> **REQUEST**
Reproduce the entries below in full and without error.

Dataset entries
=====
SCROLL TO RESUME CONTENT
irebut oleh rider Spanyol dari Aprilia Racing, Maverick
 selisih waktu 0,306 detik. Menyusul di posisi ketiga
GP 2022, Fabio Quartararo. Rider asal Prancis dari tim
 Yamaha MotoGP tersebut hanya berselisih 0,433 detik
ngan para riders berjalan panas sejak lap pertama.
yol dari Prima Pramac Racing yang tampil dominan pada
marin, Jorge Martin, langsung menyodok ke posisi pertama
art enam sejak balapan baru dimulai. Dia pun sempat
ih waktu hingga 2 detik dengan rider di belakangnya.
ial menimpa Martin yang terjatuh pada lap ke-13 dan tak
=====
> **TASK RESULT**
SCROLL TO RESUME CONTENT
irebut oleh rider Spanyol dari Aprilia Racing, Maverick
 selisih waktu 0,306 detik. Menyusul di posisi ketiga
GP 2022, Fabio Quartararo. Rider asal Prancis dari tim
 Yamaha MotoGP tersebut hanya berselisih 0,433 detik
ngan para riders berjalan panas sejak lap pertama.
yol dari Prima Pramac Racing yang tampil dominan pada
marin, Jorge Martin, langsung menyodok ke posisi pertama
art enam sejak balapan baru dimulai. Dia pun sempat
ih waktu hingga 2 detik dengan rider di belakangnya.
ial menimpa Martin yang terjatuh pada lap ke-13 dan tak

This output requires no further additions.